コードを書いたエージェントが自分の成果物を簡単に通してしまうことを減らしたかったのです。
READMEにも書いてありますが、特にテストについては「テストがあるか」よりも、テストが適切に検証しているかのほうが重要だと考えました。
途中でのsteer
長時間動かしていると、人が途中で少し方向を変えたくなることがあります。
Tenetではそのとき、実行内容を最初から説明し直すのではなく、
ただ steer message を投げれば保存され、以後の関連jobで反映されるようにしました。
つまり、
- 今すぐループ全体を止める必要はなく
- 関連する段階で再びpickupする方式です。
文書と作業の痕跡を残すことを重視しました
これを作る中で特に重要だと考えたのは、
結果だけでなく 意思決定と作業の痕跡も一緒に残すこと でした。
.tenet/ の下には次のようなものが残ります。
- interview
- spec
- harness
- visuals
- knowledge
- journal
- steer
- status
- SQLite state
そのため、一度実行して終わるセッション型エージェントというより、
次の作業でも再び参照できる開発記録を継続的に蓄積する構造 を目指しています。
感覚としては、
「フリーランサーや外注に仕事を渡すときに必要な文書化/検証/ハンドオフの構造」を
AI agentの側に持ち込もうとする試みに近いです。
現在の状態
まだ初期段階です。
それでも基本的な流れはすでに実装されており、現在は次のようなものが含まれています。

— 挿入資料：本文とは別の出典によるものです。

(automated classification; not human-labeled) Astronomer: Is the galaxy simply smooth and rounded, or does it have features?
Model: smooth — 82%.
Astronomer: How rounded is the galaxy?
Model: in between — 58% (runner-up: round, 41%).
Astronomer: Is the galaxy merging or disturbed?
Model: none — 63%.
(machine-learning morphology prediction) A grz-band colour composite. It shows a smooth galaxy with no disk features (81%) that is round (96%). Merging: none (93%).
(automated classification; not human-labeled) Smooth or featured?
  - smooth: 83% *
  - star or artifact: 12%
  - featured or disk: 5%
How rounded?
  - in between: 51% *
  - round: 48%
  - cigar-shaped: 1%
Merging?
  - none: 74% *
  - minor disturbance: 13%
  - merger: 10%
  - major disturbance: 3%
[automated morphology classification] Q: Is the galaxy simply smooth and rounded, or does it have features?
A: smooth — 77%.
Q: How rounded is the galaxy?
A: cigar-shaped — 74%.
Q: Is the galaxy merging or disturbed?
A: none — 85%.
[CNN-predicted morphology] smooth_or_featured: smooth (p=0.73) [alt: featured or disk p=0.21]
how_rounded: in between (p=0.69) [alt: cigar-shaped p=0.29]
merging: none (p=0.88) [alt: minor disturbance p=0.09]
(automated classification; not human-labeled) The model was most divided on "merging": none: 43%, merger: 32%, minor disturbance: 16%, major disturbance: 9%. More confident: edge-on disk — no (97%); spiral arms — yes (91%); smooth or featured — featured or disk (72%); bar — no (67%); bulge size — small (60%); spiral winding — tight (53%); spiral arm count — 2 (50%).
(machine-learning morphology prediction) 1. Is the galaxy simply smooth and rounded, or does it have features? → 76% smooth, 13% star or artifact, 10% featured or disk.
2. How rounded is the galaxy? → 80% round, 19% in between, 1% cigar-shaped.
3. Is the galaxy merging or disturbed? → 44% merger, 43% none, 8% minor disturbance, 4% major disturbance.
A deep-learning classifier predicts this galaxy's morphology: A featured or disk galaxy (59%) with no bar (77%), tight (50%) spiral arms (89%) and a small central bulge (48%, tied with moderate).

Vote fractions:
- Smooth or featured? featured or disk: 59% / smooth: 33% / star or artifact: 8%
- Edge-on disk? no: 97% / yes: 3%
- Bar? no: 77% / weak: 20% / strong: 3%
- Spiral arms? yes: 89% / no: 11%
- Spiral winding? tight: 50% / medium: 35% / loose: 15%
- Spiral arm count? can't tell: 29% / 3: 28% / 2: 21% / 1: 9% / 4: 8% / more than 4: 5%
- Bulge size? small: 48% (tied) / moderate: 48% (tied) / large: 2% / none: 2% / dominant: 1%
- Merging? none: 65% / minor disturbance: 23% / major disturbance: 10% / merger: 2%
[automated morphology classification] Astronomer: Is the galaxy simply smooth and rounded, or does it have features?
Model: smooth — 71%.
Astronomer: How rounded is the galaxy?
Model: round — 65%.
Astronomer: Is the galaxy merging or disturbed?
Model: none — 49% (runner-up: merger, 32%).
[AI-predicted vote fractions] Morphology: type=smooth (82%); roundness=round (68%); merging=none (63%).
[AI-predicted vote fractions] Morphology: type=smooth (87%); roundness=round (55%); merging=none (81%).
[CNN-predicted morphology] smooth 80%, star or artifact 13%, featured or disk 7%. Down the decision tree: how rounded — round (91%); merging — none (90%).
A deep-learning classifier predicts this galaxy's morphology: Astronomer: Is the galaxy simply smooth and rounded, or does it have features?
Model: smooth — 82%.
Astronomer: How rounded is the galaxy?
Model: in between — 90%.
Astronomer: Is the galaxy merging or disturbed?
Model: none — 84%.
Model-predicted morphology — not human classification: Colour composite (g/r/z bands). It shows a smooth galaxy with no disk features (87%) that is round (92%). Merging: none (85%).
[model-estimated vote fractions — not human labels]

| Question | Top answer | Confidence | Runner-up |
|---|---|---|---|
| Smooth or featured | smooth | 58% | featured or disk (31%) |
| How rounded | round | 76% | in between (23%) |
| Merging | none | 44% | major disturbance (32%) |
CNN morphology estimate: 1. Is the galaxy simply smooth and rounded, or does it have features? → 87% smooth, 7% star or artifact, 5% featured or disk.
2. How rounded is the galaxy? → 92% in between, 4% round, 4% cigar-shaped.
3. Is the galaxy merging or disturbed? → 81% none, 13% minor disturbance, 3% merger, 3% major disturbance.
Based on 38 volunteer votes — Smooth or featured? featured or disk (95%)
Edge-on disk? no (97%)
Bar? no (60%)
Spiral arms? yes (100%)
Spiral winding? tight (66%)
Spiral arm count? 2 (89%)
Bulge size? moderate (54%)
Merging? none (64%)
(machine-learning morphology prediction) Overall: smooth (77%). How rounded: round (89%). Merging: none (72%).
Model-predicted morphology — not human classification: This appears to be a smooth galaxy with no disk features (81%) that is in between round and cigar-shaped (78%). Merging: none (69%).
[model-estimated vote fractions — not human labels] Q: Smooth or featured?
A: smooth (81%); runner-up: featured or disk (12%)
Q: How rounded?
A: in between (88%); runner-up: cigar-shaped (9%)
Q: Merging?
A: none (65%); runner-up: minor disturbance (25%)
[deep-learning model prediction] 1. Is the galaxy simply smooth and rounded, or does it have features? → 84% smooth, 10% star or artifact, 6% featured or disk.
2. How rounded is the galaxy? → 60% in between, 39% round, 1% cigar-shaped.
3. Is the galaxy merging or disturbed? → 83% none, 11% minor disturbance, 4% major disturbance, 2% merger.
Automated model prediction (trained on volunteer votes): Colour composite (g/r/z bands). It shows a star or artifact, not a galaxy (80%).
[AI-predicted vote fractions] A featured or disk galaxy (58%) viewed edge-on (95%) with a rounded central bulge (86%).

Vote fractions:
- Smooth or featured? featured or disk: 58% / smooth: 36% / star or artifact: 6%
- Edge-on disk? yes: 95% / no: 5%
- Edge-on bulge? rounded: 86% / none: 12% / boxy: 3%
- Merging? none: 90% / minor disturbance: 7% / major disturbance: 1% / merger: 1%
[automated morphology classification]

- Claude Code / OpenCode / Codexアダプター
- MCPサーバー + CLI
- DAGベースのjob orchestration
- SQLite + WALベースのpersistent state
- orphan job recovery
- 3-critic evaluation pipeline
- steer message処理
- .tenet/ 文書構造
実際にこれを使ってかなり長時間動かしてみており、
*6時間以上人の介入なしで実行した後、すぐに使える結果が出ることを確認しました。
今私が毎日使っている実装物のひとつも、tenetを使って得られた結果です。
初期段階のプロジェクトなので荒い部分も多いです。
どのようなフィードバックでも気軽にいただけるとありがたいです.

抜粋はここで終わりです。